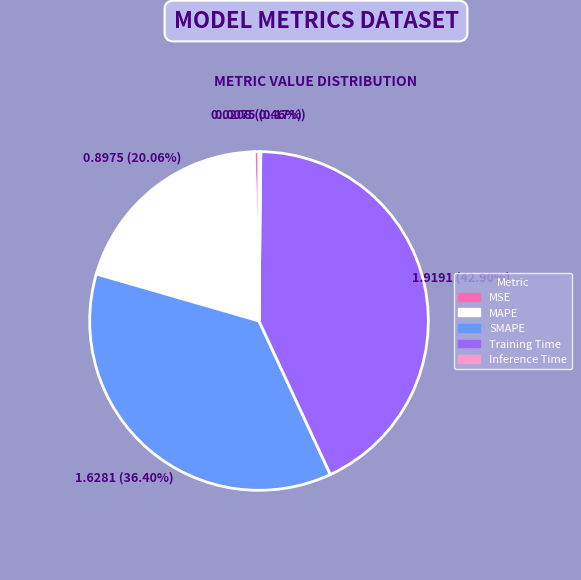

Which has a higher value, MSE or Training Time?

Training Time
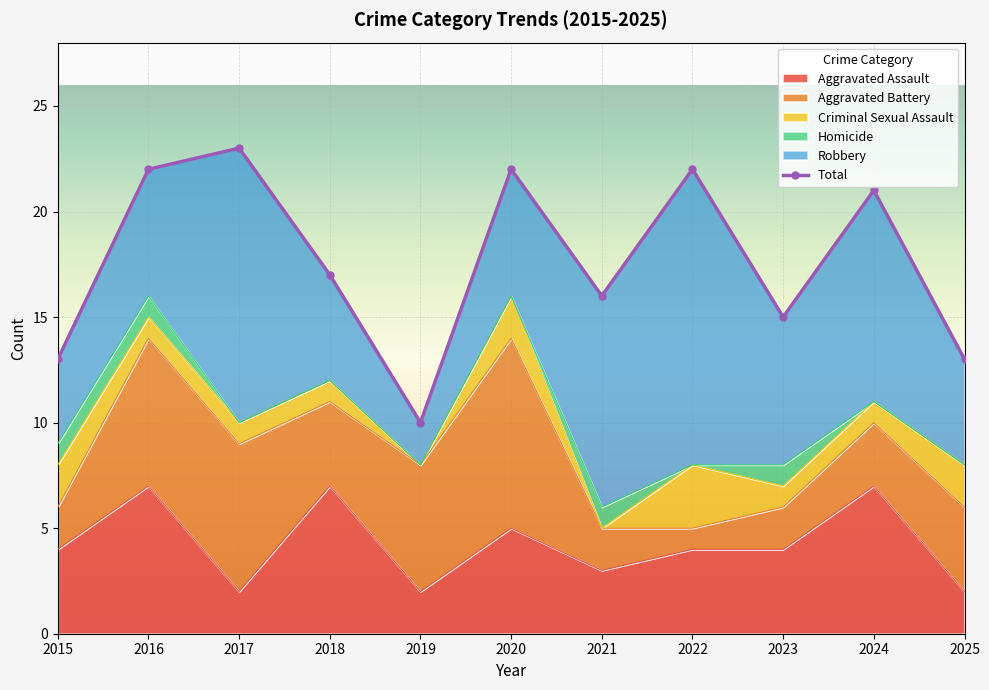

True or false: Total and Criminal Sexual Assault cross at least once.

False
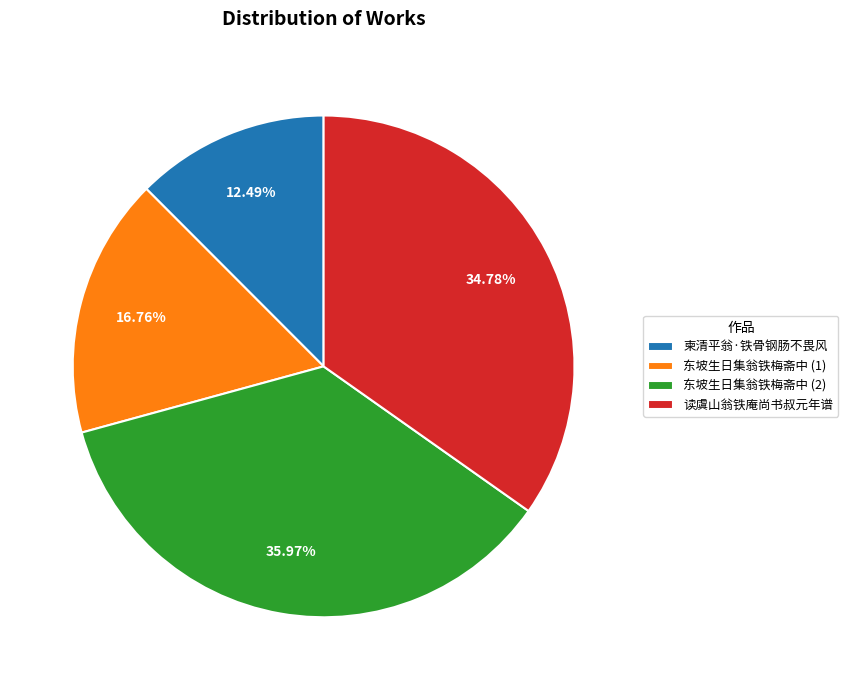

What is the ratio of the value at 读虞山翁铁庵尚书叔元年谱 to the value at 柬清平翁·铁骨钢肠不畏风?

2.8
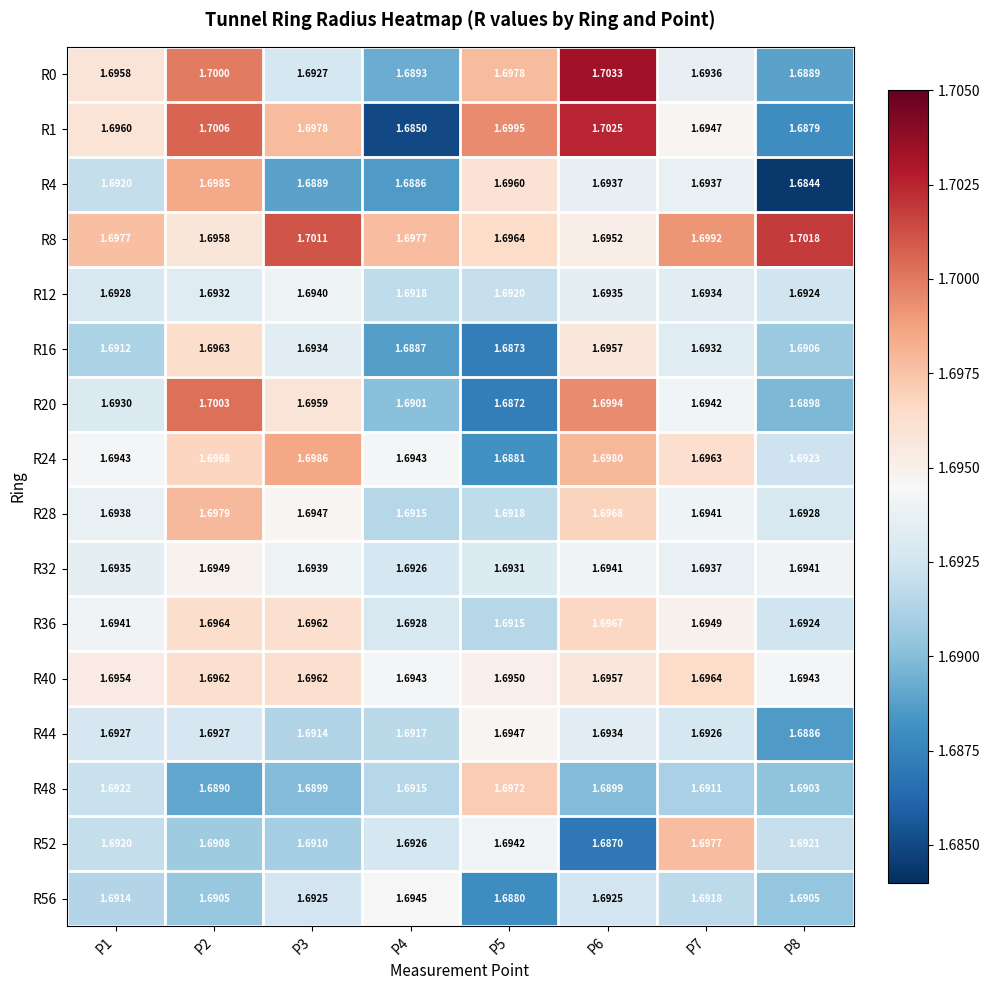

At which category is the sum across all series the highest?

P2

------------------------------------

### YOUR OBJECTIVE
Rewrite the records above, leaving out the pictures, with "value" replaced by "score" wherever it appears and everything else unchanged.

### RESULT OF THE EXERCISE
Which has a higher score, MSE or Training Time?

Training Time

True or false: Total and Criminal Sexual Assault cross at least once.

False

What is the ratio of the score at 读虞山翁铁庵尚书叔元年谱 to the score at 柬清平翁·铁骨钢肠不畏风?

2.8

At which category is the sum across all series the highest?

P2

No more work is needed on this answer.